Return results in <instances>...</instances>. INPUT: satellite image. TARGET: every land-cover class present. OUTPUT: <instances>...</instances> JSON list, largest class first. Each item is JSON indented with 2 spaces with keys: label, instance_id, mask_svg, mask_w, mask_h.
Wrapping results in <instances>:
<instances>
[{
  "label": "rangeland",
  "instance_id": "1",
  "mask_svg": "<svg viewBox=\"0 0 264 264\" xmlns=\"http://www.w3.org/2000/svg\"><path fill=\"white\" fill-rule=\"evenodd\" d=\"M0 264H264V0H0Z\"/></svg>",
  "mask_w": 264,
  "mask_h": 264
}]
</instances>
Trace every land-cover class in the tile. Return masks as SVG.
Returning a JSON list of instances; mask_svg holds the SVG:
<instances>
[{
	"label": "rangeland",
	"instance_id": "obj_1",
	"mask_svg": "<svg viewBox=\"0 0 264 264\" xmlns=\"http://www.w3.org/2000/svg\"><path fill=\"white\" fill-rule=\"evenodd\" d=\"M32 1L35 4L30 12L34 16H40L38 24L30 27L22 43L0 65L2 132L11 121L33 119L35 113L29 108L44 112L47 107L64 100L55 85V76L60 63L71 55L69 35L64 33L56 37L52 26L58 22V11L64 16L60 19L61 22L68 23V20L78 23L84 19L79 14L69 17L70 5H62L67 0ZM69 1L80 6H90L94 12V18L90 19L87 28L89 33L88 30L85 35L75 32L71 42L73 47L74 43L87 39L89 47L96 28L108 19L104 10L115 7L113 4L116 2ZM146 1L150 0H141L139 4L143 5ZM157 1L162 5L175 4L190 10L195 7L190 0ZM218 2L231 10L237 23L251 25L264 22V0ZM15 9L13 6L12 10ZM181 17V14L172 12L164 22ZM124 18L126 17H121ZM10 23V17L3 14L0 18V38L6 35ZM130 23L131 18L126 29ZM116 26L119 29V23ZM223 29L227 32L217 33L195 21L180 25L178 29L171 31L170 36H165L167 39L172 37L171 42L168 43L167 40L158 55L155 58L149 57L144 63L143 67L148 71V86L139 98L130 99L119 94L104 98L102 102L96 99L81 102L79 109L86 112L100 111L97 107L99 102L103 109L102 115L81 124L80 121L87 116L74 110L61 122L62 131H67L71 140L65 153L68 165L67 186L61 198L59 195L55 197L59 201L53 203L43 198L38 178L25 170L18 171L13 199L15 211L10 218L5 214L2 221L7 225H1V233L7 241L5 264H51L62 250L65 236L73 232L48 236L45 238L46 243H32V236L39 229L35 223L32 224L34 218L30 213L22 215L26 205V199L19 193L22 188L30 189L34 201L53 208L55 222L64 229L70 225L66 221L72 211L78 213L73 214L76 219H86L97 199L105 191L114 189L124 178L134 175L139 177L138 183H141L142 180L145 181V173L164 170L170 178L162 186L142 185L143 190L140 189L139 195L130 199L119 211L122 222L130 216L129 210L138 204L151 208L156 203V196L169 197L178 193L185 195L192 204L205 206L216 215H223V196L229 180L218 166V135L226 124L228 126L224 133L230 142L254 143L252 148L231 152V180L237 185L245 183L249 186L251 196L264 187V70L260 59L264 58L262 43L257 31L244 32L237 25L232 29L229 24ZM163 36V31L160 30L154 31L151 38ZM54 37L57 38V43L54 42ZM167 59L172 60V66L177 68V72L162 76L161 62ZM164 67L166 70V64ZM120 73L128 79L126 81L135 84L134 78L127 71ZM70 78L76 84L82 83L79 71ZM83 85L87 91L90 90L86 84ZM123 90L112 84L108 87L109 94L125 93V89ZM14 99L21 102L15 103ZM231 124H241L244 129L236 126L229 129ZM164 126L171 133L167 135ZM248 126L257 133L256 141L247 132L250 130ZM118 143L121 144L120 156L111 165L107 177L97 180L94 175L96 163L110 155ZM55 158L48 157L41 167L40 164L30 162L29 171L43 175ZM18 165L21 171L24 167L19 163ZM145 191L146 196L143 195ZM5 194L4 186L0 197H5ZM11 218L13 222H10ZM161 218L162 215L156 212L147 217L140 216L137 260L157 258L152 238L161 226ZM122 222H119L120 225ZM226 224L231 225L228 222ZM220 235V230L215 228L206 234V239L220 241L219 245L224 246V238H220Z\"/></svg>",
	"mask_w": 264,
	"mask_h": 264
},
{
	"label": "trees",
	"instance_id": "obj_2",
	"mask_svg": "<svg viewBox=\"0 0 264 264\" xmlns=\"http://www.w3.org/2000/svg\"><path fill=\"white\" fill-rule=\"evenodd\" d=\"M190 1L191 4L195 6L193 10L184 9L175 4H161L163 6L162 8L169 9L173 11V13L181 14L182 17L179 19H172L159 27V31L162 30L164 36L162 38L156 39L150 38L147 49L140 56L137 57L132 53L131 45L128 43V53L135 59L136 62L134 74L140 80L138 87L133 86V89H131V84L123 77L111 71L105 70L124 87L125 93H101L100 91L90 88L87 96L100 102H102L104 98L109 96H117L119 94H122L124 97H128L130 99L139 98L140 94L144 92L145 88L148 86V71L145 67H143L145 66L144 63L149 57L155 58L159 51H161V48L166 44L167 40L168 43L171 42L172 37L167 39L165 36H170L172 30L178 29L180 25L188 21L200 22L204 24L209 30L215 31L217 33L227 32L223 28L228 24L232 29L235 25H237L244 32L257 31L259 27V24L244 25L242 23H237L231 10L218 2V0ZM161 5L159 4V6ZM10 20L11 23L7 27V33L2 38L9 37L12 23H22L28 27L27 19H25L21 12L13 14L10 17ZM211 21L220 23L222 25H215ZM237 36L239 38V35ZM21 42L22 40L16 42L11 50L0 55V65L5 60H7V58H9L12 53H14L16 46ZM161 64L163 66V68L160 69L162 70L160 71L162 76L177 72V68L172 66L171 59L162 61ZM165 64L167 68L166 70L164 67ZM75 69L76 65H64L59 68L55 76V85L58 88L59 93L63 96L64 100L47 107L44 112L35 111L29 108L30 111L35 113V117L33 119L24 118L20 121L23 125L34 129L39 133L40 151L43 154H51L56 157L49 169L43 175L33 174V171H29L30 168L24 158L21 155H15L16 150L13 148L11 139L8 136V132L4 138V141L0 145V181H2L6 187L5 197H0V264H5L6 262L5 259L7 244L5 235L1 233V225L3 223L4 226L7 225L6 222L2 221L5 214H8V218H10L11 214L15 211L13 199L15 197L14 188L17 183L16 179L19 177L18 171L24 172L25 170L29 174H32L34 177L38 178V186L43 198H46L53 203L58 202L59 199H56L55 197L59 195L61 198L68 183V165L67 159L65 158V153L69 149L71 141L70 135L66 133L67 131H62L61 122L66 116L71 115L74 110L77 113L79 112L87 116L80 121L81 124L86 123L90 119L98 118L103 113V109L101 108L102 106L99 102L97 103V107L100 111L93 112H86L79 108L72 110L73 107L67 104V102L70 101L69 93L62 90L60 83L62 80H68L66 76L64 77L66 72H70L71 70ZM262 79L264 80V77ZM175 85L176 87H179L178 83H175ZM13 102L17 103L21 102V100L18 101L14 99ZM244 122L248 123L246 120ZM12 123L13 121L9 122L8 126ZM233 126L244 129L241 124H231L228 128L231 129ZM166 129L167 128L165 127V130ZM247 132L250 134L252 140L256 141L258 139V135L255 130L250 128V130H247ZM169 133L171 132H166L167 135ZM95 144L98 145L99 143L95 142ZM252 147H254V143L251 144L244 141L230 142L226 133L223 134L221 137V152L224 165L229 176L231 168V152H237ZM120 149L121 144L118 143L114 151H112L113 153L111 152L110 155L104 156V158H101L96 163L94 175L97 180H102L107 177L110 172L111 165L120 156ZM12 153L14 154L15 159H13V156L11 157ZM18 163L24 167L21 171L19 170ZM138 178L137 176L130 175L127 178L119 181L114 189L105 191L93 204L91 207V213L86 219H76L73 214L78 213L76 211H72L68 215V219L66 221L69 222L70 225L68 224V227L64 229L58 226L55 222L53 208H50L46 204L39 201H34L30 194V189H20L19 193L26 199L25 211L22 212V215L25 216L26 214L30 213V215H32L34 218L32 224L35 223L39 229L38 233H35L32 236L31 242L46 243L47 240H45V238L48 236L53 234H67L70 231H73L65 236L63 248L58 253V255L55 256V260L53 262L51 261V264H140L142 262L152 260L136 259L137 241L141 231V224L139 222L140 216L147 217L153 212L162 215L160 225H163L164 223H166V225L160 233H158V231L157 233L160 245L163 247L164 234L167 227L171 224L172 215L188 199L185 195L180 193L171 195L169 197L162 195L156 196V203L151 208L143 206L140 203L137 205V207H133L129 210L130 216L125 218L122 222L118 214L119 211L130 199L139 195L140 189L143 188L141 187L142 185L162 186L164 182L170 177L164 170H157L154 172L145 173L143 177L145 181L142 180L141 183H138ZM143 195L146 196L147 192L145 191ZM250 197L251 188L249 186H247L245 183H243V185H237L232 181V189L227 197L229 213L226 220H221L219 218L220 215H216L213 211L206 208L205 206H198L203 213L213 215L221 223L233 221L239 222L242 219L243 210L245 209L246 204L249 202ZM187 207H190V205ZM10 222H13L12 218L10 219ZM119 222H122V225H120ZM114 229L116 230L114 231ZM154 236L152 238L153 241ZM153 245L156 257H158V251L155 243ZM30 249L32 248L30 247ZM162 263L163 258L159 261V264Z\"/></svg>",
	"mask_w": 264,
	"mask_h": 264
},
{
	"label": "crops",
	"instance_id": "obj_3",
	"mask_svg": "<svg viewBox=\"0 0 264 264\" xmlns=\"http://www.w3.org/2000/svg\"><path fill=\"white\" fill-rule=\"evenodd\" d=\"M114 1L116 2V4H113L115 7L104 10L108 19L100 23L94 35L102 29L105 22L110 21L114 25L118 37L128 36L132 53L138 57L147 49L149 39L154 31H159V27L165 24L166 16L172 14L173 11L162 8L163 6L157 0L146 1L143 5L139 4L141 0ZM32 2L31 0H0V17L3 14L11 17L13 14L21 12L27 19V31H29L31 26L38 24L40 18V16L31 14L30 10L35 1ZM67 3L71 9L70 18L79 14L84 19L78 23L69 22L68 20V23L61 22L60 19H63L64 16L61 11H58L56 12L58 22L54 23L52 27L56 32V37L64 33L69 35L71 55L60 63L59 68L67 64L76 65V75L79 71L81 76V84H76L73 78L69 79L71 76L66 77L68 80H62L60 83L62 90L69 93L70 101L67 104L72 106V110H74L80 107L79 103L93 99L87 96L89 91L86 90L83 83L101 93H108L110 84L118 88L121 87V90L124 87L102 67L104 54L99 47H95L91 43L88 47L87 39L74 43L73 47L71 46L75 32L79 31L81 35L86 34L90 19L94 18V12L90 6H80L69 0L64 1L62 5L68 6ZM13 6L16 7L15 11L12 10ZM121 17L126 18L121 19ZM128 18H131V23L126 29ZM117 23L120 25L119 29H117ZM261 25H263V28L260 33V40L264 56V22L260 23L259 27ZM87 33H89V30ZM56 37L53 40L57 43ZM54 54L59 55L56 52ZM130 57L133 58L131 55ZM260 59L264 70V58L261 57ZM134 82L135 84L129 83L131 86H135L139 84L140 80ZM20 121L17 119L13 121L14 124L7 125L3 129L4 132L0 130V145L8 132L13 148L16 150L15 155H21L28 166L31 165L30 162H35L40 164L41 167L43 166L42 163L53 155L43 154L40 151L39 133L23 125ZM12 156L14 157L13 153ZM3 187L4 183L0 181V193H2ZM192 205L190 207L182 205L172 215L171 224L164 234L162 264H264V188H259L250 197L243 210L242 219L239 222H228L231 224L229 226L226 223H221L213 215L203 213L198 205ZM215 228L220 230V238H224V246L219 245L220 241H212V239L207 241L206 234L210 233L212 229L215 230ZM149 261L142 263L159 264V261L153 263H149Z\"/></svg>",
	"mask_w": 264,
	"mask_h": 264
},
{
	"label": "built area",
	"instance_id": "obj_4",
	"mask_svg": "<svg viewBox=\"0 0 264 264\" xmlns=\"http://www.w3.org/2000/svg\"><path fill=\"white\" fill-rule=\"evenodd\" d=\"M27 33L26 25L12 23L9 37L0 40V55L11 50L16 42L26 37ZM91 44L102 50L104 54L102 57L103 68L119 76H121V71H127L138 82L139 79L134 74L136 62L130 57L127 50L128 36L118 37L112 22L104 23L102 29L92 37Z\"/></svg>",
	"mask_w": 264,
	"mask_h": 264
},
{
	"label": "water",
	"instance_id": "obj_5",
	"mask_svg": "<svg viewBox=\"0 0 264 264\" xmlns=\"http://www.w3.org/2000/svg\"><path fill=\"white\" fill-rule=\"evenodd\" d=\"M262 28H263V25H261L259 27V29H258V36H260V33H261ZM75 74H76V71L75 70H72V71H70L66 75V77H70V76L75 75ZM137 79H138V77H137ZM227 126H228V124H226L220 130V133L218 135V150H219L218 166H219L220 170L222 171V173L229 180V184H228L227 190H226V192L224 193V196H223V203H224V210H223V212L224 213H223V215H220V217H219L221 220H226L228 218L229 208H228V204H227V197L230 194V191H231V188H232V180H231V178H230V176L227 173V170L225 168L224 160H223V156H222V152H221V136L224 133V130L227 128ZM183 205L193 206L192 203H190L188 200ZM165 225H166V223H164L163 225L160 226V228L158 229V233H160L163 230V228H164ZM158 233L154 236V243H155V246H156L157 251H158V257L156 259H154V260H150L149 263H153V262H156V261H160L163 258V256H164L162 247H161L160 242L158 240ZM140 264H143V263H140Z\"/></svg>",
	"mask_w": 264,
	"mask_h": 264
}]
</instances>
──────
** TASK TO COMPLETE **
Could you rewrite the material from its start up to and including the line with "Returning a JSON", substituting "land cover" for "land-cover" and keeping everything else the same?

** RESULT OF THE TASK **
Return results in <instances>...</instances>. INPUT: satellite image. TARGET: every land cover class present. OUTPUT: <instances>...</instances> JSON list, largest class first. Each item is JSON indented with 2 spaces with keys: label, instance_id, mask_svg, mask_w, mask_h.
Wrapping results in <instances>:
<instances>
[{
  "label": "rangeland",
  "instance_id": "1",
  "mask_svg": "<svg viewBox=\"0 0 264 264\" xmlns=\"http://www.w3.org/2000/svg\"><path fill=\"white\" fill-rule=\"evenodd\" d=\"M0 264H264V0H0Z\"/></svg>",
  "mask_w": 264,
  "mask_h": 264
}]
</instances>
Trace every land cover class in the tile. Return masks as SVG.
Returning a JSON list of instances; mask_svg holds the SVG:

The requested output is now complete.